The primary end-use work product delivered by lawyers continues to be legal agreements and documentation (even though today these “documents” may never be printed to physical paper format). The types of documents can range from a stand-alone non-disclosure agreement to the suite of materials needed for a Delaware incorporation. The efficient creation of documents, then, represents a significant opportunity for process efficiency gains. Document automation tools make it possible to achieve such efficiencies while also ensuring high quality work product.
An attorney with subject-matter expertise ought to be involved in the creation of the template in the automation tool, but does not necessarily need to do the programming – that can be delegated to someone who is trained on the device
Document automation models
Document automation tools are typically deployed as one of three general models.
Model One - Internal Only. The automation is used directly by the attorney to generate an initial version of the document when may then be revised to reflect negotiated terms or other needed revisions before being finalized.

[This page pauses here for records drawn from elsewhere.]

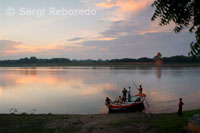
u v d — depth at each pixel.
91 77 66.88
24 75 80.69
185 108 20.48
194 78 58.25
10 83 49.53
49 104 24.23
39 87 41.25
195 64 187.12
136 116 15.48
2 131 10.84
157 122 11.74
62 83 48.69
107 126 11.84
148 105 22.25
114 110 19.84
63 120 14.06
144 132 9.84
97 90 35.44
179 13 3.94
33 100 26.92
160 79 56.97
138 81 51.66
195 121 6.57
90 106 22.89
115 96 29.25
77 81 53.25
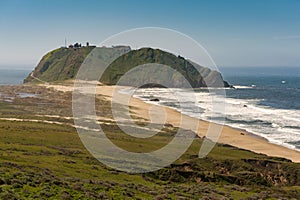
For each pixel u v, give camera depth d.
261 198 32.66
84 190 26.80
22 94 148.88
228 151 55.69
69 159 40.53
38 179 27.45
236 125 94.38
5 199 21.45
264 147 70.81
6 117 82.62
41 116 86.31
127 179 34.72
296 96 191.00
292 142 76.56
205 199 29.67
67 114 91.56
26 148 45.19
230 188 37.12
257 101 164.12
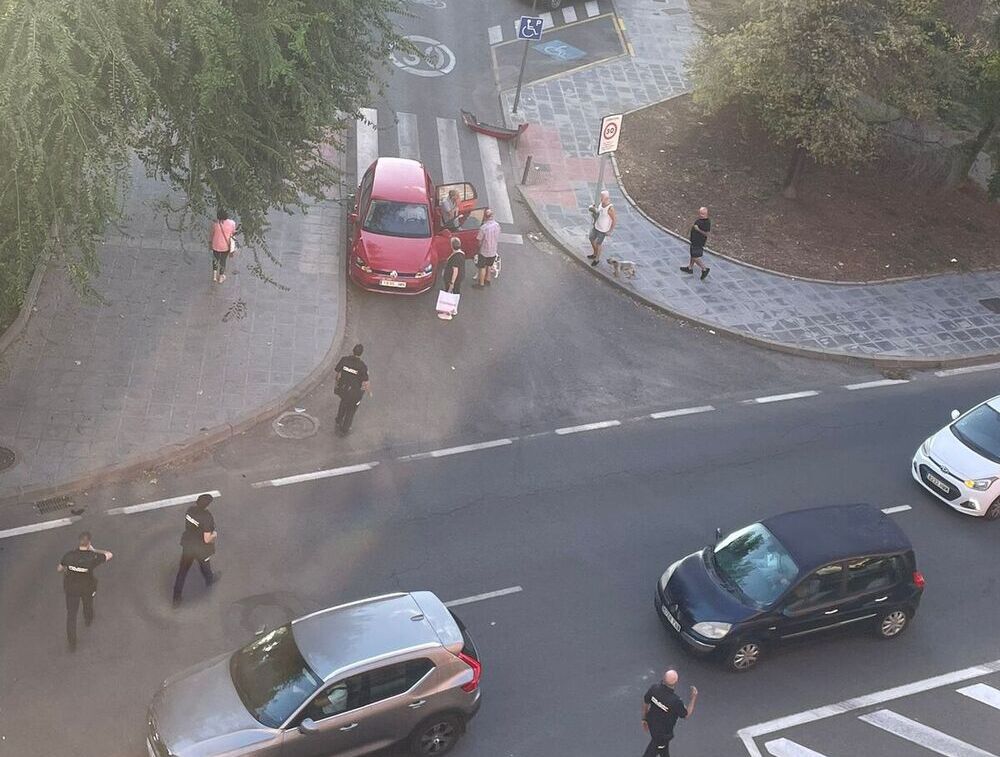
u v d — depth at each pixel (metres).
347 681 11.61
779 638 14.32
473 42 32.34
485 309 21.88
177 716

Model Two - Client to Attorney. The client uses the document automation’s online interface to complete a questionnaire and enters vital facts and data points to be reflected in the document. The client “submits” the completed online form to be released to the attorney, who then uses the data in the way to populate an internal-facing document automation tool to create an initial version of the document. That version may later be revised by the attorney to incorporate additional language or clauses that are appropriate for the client, based on the lawyer’s knowledge of the client’s goals and legal issues.
Model Three - Client Only. Same as above, except the client can generate the final documents immediately, without attorney intervention.
Benefits to clients
Clients benefit from document automation both in the value of the service provided (the work product generated) and the cost. Clients want to know what they are buying. Document automation enables this. The scope of work and the corresponding fee is set up front, so there are no unpleasant surprises in the legal bill. Many clients also like to have direct input into the process, which is a crucial aspect of document automation models two and three, above.
Benefits to law firm attorneys
Effective use of document automation improves the consistency and quality of the resulting work product and facilitates predictive pricing. Document automation model three, above, also enables an economy of scale – one automation tool can be productized and the legal service purchased by an unlimited number of “clients” at any time of day, from anywhere with an internet connection, for a fixed price.
Automating repeated tasks such as drafting standard documents, can also increase attorney job satisfaction and retention of legal talent. Attorneys who leave the profession often cite burn-out as the cause and point to repetitive tasks such as drafting rote documents as taking the highest toll on their work satisfaction. Automation tools reduce the number of time lawyers has to spend on these mundane tasks, leaving them able to focus on legal strategy and analysis – the reasons they went into the profession in the first place.
A prerequisite to automation is having the approved, final forms of the documents to be automated. An attorney with subject-matter expertise ought to be involved in the creation of the template in the automation tool, but does not necessarily need to do the programming – that can be delegated to someone who is trained on the device. Once the automation is up and running, set a regular schedule for the subject-matter expert to revisit the output and make revisions if needed to reflect changes in the law.